*What is expected*.
Collect from the data below each line with "linecap".

• • • • • • •

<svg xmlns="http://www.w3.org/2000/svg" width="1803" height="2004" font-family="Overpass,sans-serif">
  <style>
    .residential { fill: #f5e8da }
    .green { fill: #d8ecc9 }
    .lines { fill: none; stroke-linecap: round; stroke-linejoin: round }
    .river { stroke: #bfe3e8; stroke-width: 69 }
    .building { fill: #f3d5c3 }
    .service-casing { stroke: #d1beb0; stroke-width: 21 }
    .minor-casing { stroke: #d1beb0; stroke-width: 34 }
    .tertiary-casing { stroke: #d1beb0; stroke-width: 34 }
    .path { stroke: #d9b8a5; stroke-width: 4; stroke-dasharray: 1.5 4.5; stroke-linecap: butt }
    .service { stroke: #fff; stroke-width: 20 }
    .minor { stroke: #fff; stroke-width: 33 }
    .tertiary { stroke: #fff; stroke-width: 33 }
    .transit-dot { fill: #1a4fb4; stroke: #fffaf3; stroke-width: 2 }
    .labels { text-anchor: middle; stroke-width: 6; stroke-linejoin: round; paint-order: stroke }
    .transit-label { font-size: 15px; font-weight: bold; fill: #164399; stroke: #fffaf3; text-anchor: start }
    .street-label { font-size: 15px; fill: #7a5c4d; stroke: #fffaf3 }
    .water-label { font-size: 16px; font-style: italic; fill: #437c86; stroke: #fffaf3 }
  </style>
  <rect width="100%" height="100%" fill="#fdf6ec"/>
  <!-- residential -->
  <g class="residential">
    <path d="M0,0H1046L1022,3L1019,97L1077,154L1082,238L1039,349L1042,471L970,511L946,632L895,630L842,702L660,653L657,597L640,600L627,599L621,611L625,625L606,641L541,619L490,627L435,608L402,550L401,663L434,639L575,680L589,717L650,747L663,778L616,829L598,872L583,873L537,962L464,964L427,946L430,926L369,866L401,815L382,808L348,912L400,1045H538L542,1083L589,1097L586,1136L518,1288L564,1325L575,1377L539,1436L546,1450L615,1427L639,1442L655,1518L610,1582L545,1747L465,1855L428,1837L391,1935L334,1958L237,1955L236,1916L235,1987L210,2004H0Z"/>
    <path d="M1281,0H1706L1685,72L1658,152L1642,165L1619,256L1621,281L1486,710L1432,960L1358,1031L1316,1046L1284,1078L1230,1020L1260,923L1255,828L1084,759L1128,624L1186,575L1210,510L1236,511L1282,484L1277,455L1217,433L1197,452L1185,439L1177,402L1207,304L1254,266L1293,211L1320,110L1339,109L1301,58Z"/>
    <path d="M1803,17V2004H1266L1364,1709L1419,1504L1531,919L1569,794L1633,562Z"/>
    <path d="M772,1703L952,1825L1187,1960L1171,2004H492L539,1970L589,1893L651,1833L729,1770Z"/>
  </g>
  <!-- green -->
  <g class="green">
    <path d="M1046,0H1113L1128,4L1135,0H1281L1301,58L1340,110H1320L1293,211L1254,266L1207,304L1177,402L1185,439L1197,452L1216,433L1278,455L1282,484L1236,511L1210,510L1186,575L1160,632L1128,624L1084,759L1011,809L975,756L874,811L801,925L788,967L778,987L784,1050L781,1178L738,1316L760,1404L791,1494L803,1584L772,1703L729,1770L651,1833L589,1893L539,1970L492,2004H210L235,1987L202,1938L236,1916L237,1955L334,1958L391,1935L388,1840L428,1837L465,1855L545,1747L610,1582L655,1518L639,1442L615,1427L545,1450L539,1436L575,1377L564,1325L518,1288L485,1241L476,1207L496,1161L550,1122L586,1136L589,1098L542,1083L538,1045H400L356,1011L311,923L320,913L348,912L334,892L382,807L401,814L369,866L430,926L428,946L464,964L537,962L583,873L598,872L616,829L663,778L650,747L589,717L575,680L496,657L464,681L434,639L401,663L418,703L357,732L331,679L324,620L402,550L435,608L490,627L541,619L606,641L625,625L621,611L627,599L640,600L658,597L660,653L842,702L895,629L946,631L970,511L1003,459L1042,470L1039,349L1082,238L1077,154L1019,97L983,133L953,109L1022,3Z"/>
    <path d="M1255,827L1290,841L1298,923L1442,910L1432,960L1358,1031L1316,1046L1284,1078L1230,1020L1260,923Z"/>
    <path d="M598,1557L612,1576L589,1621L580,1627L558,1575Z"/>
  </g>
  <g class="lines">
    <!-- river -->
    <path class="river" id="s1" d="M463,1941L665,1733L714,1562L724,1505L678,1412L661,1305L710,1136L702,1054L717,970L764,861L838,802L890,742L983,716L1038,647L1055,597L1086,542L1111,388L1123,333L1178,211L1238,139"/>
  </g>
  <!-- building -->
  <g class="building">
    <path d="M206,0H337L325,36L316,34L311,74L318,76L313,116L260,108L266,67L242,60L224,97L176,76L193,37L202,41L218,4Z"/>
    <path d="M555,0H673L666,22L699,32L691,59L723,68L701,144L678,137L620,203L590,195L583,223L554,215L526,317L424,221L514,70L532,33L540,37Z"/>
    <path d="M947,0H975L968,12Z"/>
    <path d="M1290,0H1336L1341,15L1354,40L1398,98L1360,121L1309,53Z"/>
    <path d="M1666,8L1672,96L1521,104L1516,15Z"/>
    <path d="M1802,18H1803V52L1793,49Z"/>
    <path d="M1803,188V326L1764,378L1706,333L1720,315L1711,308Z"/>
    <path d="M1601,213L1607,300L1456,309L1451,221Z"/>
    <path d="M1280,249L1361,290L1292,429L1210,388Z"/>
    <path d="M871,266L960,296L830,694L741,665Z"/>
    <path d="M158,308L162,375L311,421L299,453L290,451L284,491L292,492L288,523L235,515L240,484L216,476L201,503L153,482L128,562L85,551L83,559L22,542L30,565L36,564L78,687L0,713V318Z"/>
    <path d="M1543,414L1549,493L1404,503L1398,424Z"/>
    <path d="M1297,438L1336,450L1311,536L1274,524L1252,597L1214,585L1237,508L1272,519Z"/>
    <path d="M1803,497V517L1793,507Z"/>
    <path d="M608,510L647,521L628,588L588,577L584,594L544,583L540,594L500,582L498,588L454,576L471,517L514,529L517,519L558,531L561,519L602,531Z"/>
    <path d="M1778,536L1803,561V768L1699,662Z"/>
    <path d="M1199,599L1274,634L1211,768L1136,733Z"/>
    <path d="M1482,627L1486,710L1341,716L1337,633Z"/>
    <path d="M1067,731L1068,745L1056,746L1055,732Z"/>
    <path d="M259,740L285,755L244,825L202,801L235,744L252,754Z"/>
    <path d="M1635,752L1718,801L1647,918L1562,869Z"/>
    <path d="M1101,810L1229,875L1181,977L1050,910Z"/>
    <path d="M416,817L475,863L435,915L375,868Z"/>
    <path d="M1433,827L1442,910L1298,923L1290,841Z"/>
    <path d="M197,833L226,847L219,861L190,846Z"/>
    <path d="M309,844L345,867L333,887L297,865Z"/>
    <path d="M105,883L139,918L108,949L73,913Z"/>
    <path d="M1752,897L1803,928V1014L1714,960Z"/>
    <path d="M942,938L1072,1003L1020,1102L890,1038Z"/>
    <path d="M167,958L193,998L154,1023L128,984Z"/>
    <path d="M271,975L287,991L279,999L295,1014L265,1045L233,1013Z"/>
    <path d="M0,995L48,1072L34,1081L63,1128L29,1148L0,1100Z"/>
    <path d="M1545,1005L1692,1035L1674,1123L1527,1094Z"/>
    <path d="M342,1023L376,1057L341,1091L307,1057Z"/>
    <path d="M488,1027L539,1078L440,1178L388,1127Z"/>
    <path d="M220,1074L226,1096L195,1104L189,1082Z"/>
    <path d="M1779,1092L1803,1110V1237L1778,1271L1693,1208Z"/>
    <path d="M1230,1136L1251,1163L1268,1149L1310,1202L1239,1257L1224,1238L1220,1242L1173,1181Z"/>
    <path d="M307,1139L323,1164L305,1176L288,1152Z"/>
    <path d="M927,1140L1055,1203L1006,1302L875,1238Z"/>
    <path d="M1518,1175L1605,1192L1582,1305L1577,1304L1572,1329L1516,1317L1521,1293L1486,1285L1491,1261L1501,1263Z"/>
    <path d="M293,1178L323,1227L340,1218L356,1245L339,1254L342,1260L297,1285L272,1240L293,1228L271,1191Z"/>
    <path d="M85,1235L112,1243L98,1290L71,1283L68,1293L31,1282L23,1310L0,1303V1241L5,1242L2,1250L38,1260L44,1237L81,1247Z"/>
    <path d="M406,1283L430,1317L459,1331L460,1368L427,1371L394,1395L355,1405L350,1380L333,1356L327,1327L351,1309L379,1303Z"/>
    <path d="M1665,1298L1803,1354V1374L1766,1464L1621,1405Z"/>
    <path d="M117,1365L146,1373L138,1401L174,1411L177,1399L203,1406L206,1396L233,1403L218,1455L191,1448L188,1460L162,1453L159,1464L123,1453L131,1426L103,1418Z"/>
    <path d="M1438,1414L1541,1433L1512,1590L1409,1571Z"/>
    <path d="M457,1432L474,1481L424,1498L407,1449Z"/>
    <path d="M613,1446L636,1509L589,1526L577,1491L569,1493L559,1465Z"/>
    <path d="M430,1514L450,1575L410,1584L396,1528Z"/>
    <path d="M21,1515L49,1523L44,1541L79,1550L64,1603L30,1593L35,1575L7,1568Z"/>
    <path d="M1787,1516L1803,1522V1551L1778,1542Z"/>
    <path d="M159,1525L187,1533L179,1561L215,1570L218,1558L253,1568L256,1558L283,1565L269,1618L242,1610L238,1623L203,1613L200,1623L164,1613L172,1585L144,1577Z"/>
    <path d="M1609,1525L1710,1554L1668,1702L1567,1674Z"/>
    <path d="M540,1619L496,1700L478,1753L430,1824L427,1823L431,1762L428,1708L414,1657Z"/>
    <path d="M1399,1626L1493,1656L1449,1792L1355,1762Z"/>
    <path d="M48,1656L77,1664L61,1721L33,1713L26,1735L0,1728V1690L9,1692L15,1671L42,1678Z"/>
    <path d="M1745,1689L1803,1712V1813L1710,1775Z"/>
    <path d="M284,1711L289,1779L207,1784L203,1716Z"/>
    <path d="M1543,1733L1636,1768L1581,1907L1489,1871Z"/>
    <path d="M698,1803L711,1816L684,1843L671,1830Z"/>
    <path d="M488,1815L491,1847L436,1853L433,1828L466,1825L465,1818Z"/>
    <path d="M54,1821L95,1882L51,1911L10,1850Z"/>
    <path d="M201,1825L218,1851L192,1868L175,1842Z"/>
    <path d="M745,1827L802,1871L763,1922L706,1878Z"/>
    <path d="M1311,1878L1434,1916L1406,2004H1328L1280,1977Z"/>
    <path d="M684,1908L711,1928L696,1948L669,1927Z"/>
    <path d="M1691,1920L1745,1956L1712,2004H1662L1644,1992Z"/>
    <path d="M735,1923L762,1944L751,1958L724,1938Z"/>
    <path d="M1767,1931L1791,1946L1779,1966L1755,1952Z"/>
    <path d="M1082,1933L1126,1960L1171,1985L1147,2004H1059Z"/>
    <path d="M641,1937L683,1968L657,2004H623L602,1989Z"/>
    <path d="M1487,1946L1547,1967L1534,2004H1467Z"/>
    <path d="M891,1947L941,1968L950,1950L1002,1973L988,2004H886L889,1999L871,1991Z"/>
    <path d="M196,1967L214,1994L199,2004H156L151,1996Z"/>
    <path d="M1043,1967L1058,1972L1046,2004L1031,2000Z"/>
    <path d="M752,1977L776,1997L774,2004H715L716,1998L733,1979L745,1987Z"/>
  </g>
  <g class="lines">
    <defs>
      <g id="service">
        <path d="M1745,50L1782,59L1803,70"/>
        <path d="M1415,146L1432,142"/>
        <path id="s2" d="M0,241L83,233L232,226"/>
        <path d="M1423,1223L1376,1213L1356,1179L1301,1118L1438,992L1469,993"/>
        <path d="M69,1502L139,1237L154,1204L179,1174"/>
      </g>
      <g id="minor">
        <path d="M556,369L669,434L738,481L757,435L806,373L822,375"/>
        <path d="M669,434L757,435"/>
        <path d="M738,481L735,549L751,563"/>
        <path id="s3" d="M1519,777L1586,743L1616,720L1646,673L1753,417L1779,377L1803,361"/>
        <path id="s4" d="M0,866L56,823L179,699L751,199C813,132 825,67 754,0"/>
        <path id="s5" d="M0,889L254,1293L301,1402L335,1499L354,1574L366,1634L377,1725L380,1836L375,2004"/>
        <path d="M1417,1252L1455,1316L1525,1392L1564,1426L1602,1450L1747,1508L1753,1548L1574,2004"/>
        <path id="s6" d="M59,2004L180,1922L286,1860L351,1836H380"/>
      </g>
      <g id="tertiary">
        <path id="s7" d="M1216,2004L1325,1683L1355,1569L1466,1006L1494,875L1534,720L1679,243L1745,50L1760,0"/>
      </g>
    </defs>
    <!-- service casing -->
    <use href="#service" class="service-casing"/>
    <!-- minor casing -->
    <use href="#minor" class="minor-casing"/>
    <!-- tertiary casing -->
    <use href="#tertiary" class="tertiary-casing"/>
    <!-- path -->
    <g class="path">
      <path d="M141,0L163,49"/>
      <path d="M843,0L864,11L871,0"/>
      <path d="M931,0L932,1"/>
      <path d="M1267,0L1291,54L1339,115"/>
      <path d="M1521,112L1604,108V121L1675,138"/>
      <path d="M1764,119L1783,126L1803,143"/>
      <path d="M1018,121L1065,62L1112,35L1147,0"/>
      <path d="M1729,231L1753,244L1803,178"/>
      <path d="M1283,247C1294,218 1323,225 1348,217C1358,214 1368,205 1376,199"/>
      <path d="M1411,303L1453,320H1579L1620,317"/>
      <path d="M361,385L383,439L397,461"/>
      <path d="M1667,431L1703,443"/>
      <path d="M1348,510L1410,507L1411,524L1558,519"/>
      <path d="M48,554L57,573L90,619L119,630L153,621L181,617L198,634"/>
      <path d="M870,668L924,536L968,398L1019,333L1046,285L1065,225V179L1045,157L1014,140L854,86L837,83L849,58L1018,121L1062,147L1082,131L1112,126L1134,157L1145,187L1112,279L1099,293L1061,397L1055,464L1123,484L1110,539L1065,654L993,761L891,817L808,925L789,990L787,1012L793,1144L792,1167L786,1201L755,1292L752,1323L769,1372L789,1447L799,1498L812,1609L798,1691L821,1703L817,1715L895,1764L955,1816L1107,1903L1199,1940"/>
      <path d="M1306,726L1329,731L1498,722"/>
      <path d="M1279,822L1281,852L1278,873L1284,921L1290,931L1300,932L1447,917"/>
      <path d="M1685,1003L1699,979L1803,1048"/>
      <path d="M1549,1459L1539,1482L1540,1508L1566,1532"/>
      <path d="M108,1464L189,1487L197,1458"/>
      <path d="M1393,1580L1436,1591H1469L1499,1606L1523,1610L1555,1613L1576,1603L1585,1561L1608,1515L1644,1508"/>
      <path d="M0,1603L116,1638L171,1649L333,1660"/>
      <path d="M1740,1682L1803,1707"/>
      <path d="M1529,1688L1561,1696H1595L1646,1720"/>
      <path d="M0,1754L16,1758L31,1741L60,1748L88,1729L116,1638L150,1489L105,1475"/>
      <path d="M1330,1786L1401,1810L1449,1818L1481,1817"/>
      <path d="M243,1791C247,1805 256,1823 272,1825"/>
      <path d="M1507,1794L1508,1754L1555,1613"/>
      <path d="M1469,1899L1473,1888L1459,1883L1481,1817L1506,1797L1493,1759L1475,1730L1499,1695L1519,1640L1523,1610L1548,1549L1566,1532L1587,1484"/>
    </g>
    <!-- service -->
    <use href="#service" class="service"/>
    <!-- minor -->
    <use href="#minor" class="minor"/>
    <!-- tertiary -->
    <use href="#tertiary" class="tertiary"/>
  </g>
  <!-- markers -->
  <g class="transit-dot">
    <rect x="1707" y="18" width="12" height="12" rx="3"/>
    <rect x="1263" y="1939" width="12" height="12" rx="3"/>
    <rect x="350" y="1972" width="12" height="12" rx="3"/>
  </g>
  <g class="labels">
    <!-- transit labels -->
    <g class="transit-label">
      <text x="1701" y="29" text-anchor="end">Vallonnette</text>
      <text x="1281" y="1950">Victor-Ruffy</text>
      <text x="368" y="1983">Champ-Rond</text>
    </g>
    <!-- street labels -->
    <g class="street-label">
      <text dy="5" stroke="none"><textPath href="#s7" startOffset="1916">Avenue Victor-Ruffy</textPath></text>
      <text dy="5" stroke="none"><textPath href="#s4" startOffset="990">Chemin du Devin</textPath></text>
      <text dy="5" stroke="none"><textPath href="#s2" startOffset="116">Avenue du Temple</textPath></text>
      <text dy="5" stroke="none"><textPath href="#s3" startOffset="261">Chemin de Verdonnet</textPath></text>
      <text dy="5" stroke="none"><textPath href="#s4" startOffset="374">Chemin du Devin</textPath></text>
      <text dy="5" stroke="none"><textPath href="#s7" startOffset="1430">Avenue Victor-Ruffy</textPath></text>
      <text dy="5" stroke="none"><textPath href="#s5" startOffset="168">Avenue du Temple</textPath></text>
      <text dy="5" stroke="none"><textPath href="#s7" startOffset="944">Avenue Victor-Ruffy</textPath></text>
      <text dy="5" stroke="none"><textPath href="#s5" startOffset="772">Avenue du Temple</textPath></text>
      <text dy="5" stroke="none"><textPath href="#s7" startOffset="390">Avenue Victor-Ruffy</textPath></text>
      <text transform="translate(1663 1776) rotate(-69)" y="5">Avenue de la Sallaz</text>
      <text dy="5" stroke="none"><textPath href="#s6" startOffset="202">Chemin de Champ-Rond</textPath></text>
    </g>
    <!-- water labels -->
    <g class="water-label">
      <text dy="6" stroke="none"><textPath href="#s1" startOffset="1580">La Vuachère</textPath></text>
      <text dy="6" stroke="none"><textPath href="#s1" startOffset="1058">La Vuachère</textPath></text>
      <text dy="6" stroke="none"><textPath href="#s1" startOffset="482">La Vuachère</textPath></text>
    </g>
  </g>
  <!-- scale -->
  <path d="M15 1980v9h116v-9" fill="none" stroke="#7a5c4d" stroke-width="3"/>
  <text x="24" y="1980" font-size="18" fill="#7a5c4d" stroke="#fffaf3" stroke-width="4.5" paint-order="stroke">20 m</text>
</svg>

• • • • • • •

*Problem solution*.
    .lines { fill: none; stroke-linecap: round; stroke-linejoin: round }
    .path { stroke: #d9b8a5; stroke-width: 4; stroke-dasharray: 1.5 4.5; stroke-linecap: butt }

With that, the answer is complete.